The issue with the Seventh-Day Adventist teaching regarding the sabbath is not the sabbath itself, but what they claim about the topic and the baggage they bring and attach to it by way of the Great Controversy worldview. When the SDA Church makes the charge that Christians believe the first day is the Christian sabbath, this is coming from the SDA Pioneers who lived in a time where that was the commonly held belief.
The SDA movements sabbath pioneers, such as Joseph Bates, simply borrowed the arguments they heard from the likes of Thomas Watson, Adam Clarke, etc. and used them to support their own position with one caveat—Watson and the other Christians they referenced were universally wrong about the day. This shows they did not understand who they were borrowing from and the core component in the discussion—the new creation. They understood that the substance of the Sabbath is Jesus Christ and the sabbath day points to that as a memorial.
Whereas the SDA Church has made the seventh day a substantive part of the sabbath, so much so they think it is eternal, making it the the seal of God, the dividing line between who is and isn’t actually saved, and numerous other theological novelties that are entirely foreign to scripture.

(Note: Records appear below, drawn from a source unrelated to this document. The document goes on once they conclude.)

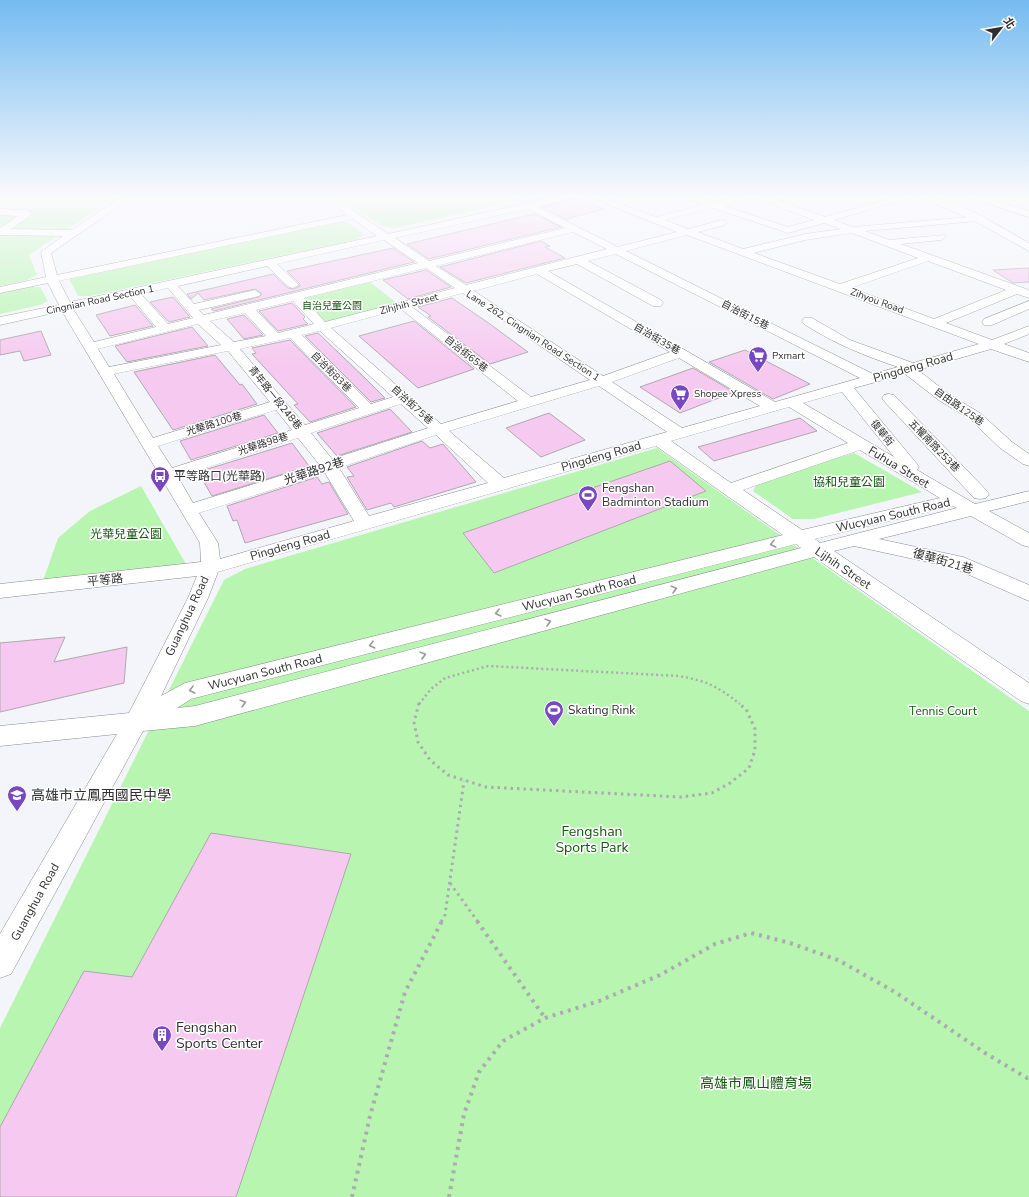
<svg xmlns="http://www.w3.org/2000/svg" width="1029" height="1197" viewBox="0 0 1029 1197" font-family="'Nunito Sans','Noto Sans TC',sans-serif">
<rect width="100%" height="100%" fill="#f3f5fa"/>
<path fill="#b8f5b1" d="M16,196h103l-13,8h-103z
M336,196h171l11,5 -123,27 -13,-2z
M0,207l99,1 -70,47 8,20 -10,5 -27,6z
M334,222h13l17,13 -9,5 -265,56h-12l-9,-17z
M370,282l28,22 -71,19 -26,-24z
M29,287h11l8,14 -8,4 -40,9v-21z
M657,448l372,263v486h-1029v-169l224,-448 21,-11z
M854,453l68,39 -108,27h-21l-40,-28 5,-9z
M141,486l45,78 -143,17 15,-43 32,-27z"/>
<path fill="#f6caf0" stroke="#ada9ac" d="M511,196h41l-28,6z
M576,198l28,11 -38,10 -24,-12z
M534,214l27,13 -132,32 -22,-15z
M541,241l9,5 -5,1 20,11 -99,25 -26,-16z
M393,248l21,14 -200,49 -3,-2 48,-12 3,-3 -7,-5 -51,11 -6,-7 -7,6 -4,-5 86,-20 15,14 6,1 6,-3v-2l-13,-13z
M1029,268v14l-16,1 -20,-13z
M426,270l25,17 -43,12 -25,-19z
M173,297l17,20 -21,5 -19,-20z
M452,298l38,26 38,28 -38,12 -62,-47 3,-1 -13,-9z
M292,303l13,14 -2,2 5,5 -30,7 -19,-20z
M135,305l18,21 -43,10 -14,-21z
M244,315l19,20 -19,4 -17,-20z
M414,321l60,48 -56,19 -59,-52z
M192,327l16,19 -81,16 -12,-16z
M41,331l10,24 -27,6 -4,-10 -20,4v-15z
M318,333l49,47 18,18 -14,4 -66,-66z
M290,340l66,67 -46,15 -16,-17 4,-1 -46,-50 4,-1 -4,-5z
M745,350l65,34 -37,15 -64,-37z
M215,355l25,30 2,-1 15,20 -84,26 -39,-58z
M693,368l41,24 -54,21 -40,-26z
M390,409l22,23 -75,24 -20,-23z
M549,413l36,27 -44,17 -35,-29z
M264,415l14,18 -87,27 -11,-19z
M800,418l17,13 -103,30 -16,-14z
M422,441l8,7 13,-4 33,38 -82,25 -3,-4 -24,7 -20,-33 7,-1 -7,-9z
M292,443l17,23 -97,30 -14,-24z
M670,461l36,30 -212,82 -31,-40z
M317,477l5,7 7,-2 19,32 -103,29 -8,-23 -4,1 -6,-15z
M65,637l-11,25 73,-15 -3,36 -124,29v-69z
M211,833l140,21 -115,343h-236v-70l84,-156 48,6z"/>
<g fill="none" stroke-linecap="round" stroke-linejoin="round">
<defs>
<path id="minor" d="M123,196h11l-83,57 6,22 290,-60 -26,-19h11l56,38 172,-38h18l-40,11 80,40 59,-15 -91,-36h13l57,21 47,-12 -22,-9h14l19,6 25,-6h28l58,21 75,-21h15l-81,24 19,7 127,-11 2,2 -2,2 -3,1 -112,10 24,9 56,-5 1,2 -5,3 -40,4 128,46v8l-12,-4 -71,29 46,17 37,-14v8l-25,10 25,9v9l-38,-13 -73,21 32,25 30,18 32,29 17,12v12l-6,-2 -23,-16 -30,-29 -30,-18 -35,-27 -51,14 63,76 2,3 -2,3 58,34 54,-13v10l-40,10 40,22v14l-7,-2 -51,-29 -92,23 84,18 66,28v16l-78,-34 -97,-21 -20,5 195,132v21l-8,-3 -207,-144 -619,169 -52,5 -132,243 -11,4v-44l117,-200 -117,12v-20l129,-13 59,-115 9,-22 -197,22v-14l201,-22 -1,-19 -138,-232 -62,14v-8l59,-12 -11,-22 -48,10v-6l46,-10 -5,-25 22,-16 -63,-1v-7l18,-12 -18,-1v-6l27,1 5,3 -2,3 -19,13 61,1zM754,197l1,1 59,22 -26,7 -64,-21zM713,208l75,25 36,-10 17,6 -36,5 -62,15 -45,-17 27,-7 2,-2 -2,-2 -3,-1 -34,9 -23,-9zM528,209l37,19 -136,33 -34,-23zM353,219l24,17 -307,66 -11,-21zM573,232l34,17 -141,36 -30,-19zM852,233l66,25 -78,26 -86,-31 51,-13zM687,235l292,109 -66,19 -63,-23 -38,-22h-8l-2,3 2,3c29,19 61,32 94,43l-25,7 -247,-123zM384,240l34,23 -214,52 -5,-5 60,-14 2,-2 -6,-4 -61,14 -16,-18 89,-20 22,21 4,1 6,-3 -22,-21zM616,254l244,124 -85,24 -227,-131 29,-7 76,42h8l2,-3 -2,-3 -73,-39zM928,261l78,29 -72,29 -83,-31zM426,268l29,20 -130,34 -21,-24zM537,274l133,78 -67,24 -129,-85zM168,288l25,30 -25,6 -27,-30zM463,293l127,87 -59,17 -119,-90zM130,296l26,31 -62,15 -21,-33zM293,301l21,23 -36,9 -22,-23zM401,309l117,92 -77,23 -110,-96zM245,313l21,23 -32,6 -24,-21zM198,324l23,21 -112,22 -11,-18zM320,331l73,66 -22,7 -69,-69zM290,338l69,70 -54,17 -65,-76zM228,351l42,51 -117,36 -39,-64zM679,358l81,48 -78,22 -70,-46zM599,386l68,46 -163,46 -55,-47zM842,392l52,65 -91,-54zM401,404l27,24 -96,31 -21,-26zM789,407l59,36 -117,40 -60,-42zM276,410l16,20 -120,38 -14,-22zM436,435l52,48 -119,33 -30,-48zM298,438l21,26 -126,39 -15,-26zM656,446l127,89 -598,148 -24,13 47,-98 10,-26zM860,450l80,48 -138,32 -59,-40zM325,473l29,48 -134,38 -2,-16 -19,-30zM953,506l4,2 -137,35 -5,-4zM796,544l5,4 -606,158 -18,2 14,-9z
M965,196h15l49,15v6z
M1029,301v8l-37,16h-8l-2,-3 2,-3z
M889,394l5,1 92,95 3,4 -3,4 -6,1 -6,-1 -90,-97 -2,-3 2,-3z"/>
<path id="major" d="M918,196c36,0 80,30 111,47v8l-56,-31z"/>
</defs>
<use href="#minor" stroke="#898a8f" stroke-width="1"/>
<use href="#major" stroke="#898a8f" stroke-width="1"/>
<path stroke="#abacb0" stroke-width="2.5" stroke-dasharray="2 3" stroke-linecap="butt" d="M419,704l12,-15 14,-11 43,-12 191,10c28,5 38,10 61,28"/>
<path stroke="#abacb0" stroke-width="3" stroke-dasharray="2.5 4" stroke-linecap="butt" d="M419,703l-5,19 4,20 12,18 18,15 38,12 195,10 31,-4 18,-10 19,-15 6,-18v-21l-9,-20 -8,-6
M450,883l28,39
M441,922l4,-7 19,-134"/>
<path stroke="#abacb0" stroke-width="4" stroke-dasharray="3 5" stroke-linecap="butt" d="M477,921l68,97
M352,1197l18,-81 35,-124 37,-71
M449,1197l15,-83 15,-42 24,-31 42,-23 54,-17 61,-26 55,-31 36,-11 39,10 48,17 57,32 90,61 42,25 2,-1"/>
<use href="#minor" fill="#fff" fill-rule="evenodd"/>
<use href="#major" fill="#fff" fill-rule="evenodd"/>
</g>
<defs><path id="oneway-chevron" d="M-2-3.5L2.5 0L-2 3.5" fill="none" stroke-width="1.6" stroke-linecap="round" stroke-linejoin="round"/></defs>
<g stroke="#979798">
<use href="#oneway-chevron" transform="translate(773 544) rotate(166)"/>
<use href="#oneway-chevron" transform="translate(674 589) rotate(-15)"/>
<use href="#oneway-chevron" transform="translate(498 613) rotate(166)"/>
<use href="#oneway-chevron" transform="translate(548 622) rotate(-15)"/>
<use href="#oneway-chevron" transform="translate(372 645) rotate(166)"/>
<use href="#oneway-chevron" transform="translate(423 655) rotate(-15)"/>
<use href="#oneway-chevron" transform="translate(192 690) rotate(166)"/>
<use href="#oneway-chevron" transform="translate(243 703) rotate(-15)"/>
</g>
<linearGradient id="sky" x2="0" y2="1"><stop stop-color="#75bbf0"/><stop offset="0.54" stop-color="#fafafd"/><stop offset="1" stop-color="#fafafd" stop-opacity="0"/></linearGradient>
<rect width="1029" height="364" fill="url(#sky)"/>
<defs>
<symbol id="supermarket-pin" viewBox="-11 -11 22 30"><path d="M0 17L-7.5 6A9.5 9.5 0 1 1 7.5 6Z" fill="#7748c1" stroke="#fff"/><path d="M-6-5.5h2.5l.6 2H6L4.5 2H-2.5L-4.4-4H-6ZM-1.5 3.2a1.3 1.3 0 1 0 .1 0ZM3 3.2a1.3 1.3 0 1 0 .1 0Z" fill="#fff"/></symbol>
<symbol id="bus-pin" viewBox="-11 -11 22 30"><path d="M0 17L-7.5 6A9.5 9.5 0 1 1 7.5 6Z" fill="#7748c1" stroke="#fff"/><path d="M-5-6H5V4H4V6H2V4H-2V6H-4V4H-5ZM-3.5-4V0h7V-4ZM-3.5 1.2v1.5H-2V1.2ZM2 1.2v1.5H3.5V1.2Z" fill="#fff"/></symbol>
<symbol id="stadium-pin" viewBox="-11 -11 22 30"><path d="M0 17L-7.5 6A9.5 9.5 0 1 1 7.5 6Z" fill="#7748c1" stroke="#fff"/><path d="M0-5a6.5 5 0 1 0 0 10a6.5 5 0 1 0 0-10ZM-3.5-1.8h7v3.6h-7Z" fill="#fff"/></symbol>
<symbol id="school-pin" viewBox="-11 -11 22 30"><path d="M0 17L-7.5 6A9.5 9.5 0 1 1 7.5 6Z" fill="#7748c1" stroke="#fff"/><path d="M0-5L7-2L0 1L-7-2ZM-4 1L0 2.5L4 1V4Q0 6-4 4Z" fill="#fff"/></symbol>
<symbol id="building-pin" viewBox="-11 -11 22 30"><path d="M0 17L-7.5 6A9.5 9.5 0 1 1 7.5 6Z" fill="#7748c1" stroke="#fff"/><path d="M-4-6H4V6H1V3H-1V6H-4ZM-2.5-4.3h1.7v1.8h-1.7ZM.8-4.3h1.7v1.8H.8ZM-2.5-1h1.7V.8h-1.7ZM.8-1h1.7V.8H.8Z" fill="#fff"/></symbol>
</defs>
<g fill-rule="evenodd">
<use href="#supermarket-pin" x="747" y="345" width="22" height="30"/>
<use href="#supermarket-pin" x="669" y="383" width="22" height="30"/>
<use href="#bus-pin" x="149" y="465" width="22" height="30"/>
<use href="#stadium-pin" x="577" y="484" width="22" height="30"/>
<use href="#stadium-pin" x="543" y="699" width="22" height="30"/>
<use href="#school-pin" x="6" y="784" width="22" height="30"/>
<use href="#building-pin" x="151" y="1024" width="22" height="30"/>
</g>
<g text-anchor="middle" dominant-baseline="central" stroke-width="3" stroke-linejoin="round" paint-order="stroke">
<g font-size="10" fill="#2f2f31" stroke="#fff">
<text transform="translate(100 300) rotate(-12)">Cingnian Road Section 1</text>
<text transform="translate(877 301) rotate(20)">Zihyou Road</text>
<text transform="translate(409 304) rotate(-14)">Zihjhih Street</text>
<text transform="translate(745 315) rotate(27)">自治街15巷</text>
<text transform="translate(533 336) rotate(33)">Lane 262, Cingnian Road Section 1</text>
<text transform="translate(657 339) rotate(30)">自治街35巷</text>
<text transform="translate(466 354) rotate(38)">自治街65巷</text>
<text transform="translate(331 372) rotate(45)">自治街83巷</text>
<text transform="translate(275 398) rotate(51)">青年路一段248巷</text>
<text transform="translate(412 405) rotate(42)">自治街75巷</text>
<text transform="translate(959 407) rotate(35)">自由路125巷</text>
<text transform="translate(214 424) rotate(-17)">光華路100巷</text>
<text transform="translate(882 433) rotate(51)">復華街</text>
<text transform="translate(263 444) rotate(-18)">光華路98巷</text>
<text transform="translate(934 446) rotate(46)">五權南路253巷</text>
</g>
<g font-size="10" fill="#14540f" stroke="#fff">
<text x="332" y="306">自治兒童公園</text>
</g>
<g font-size="10" fill="#2f2f31" stroke="#fff" text-anchor="start">
<text x="772" y="356">Pxmart</text>
<text x="694" y="394">Shopee Xpress</text>
</g>
<g font-size="12" fill="#2f2f31" stroke="#fff">
<text transform="translate(913 367) rotate(-16)">Pingdeng Road</text>
<text transform="translate(601 456) rotate(-16)">Pingdeng Road</text>
<text transform="translate(899 467) rotate(31)">Fuhua Street</text>
<text transform="translate(314 471) rotate(-18)">光華路92巷</text>
<text transform="translate(893 515) rotate(-13)">Wucyuan South Road</text>
<text transform="translate(290 545) rotate(-16)">Pingdeng Road</text>
<text transform="translate(943 561) rotate(16)">復華街21巷</text>
<text transform="translate(843 568) rotate(34)">Lijhih Street</text>
<text transform="translate(105 580) rotate(-6)">平等路</text>
<text transform="translate(579 593) rotate(-14)">Wucyuan South Road</text>
<text transform="translate(187 616) rotate(-65)">Guanghua Road</text>
<text transform="translate(265 672) rotate(-14)">Wucyuan South Road</text>
<text transform="translate(35 902) rotate(-61)">Guanghua Road</text>
</g>
<g font-size="12" fill="#2f2f31" stroke="#fff" text-anchor="start">
<text x="174" y="476">平等路口(光華路)</text>
<text x="602" y="488">Fengshan<tspan x="602" dy="14">Badminton Stadium</tspan></text>
<text x="568" y="710">Skating Rink</text>
</g>
<g font-size="12" fill="#14540f" stroke="#fff">
<text x="849" y="482">協和兒童公園</text>
<text x="126" y="534">光華兒童公園</text>
<text x="943" y="711">Tennis Court</text>
</g>
<g font-size="14" fill="#2f2f31" stroke="#fff" text-anchor="start">
<text x="31" y="795">高雄市立鳳西國民中學</text>
<text x="176" y="1027">Fengshan<tspan x="176" dy="16">Sports Center</tspan></text>
</g>
<g font-size="14" fill="#14540f" stroke="#fff">
<text x="592" y="831">Fengshan<tspan x="592" dy="16">Sports Park</tspan></text>
<text x="756" y="1083">高雄市鳳山體育場</text>
</g>
</g>
<g transform="translate(1001 28) rotate(59)" stroke="#ffffff" stroke-width="3" paint-order="stroke">
<path d="M0-3L7 15L0 10L-7 15Z" fill="#2f2f31"/>
<text y="-6" font-size="11" font-weight="bold" text-anchor="middle" fill="#2f2f31">北</text>
</g>
</svg>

At Answering Adventism we affirm the Christian Sabbath position because it is biblically grounded. We reject the SDA Church’s interpretation and refuse to let any group diminish the true significance of the Sabbath. The Sabbath points to Jesus Christ, the substance of the Sabbath, reminding us of His completed work of redemption and the promise of entering God’s eternal rest—the true Promised Land. The day that memorializes this reality in the new creation is the first day—the day God in Christ accomplished the work or re-creation and entered His rest ahead of us (Hebrews 4:10).
The Christian sabbath is not the same thing the SDA Church claims simply on a different day.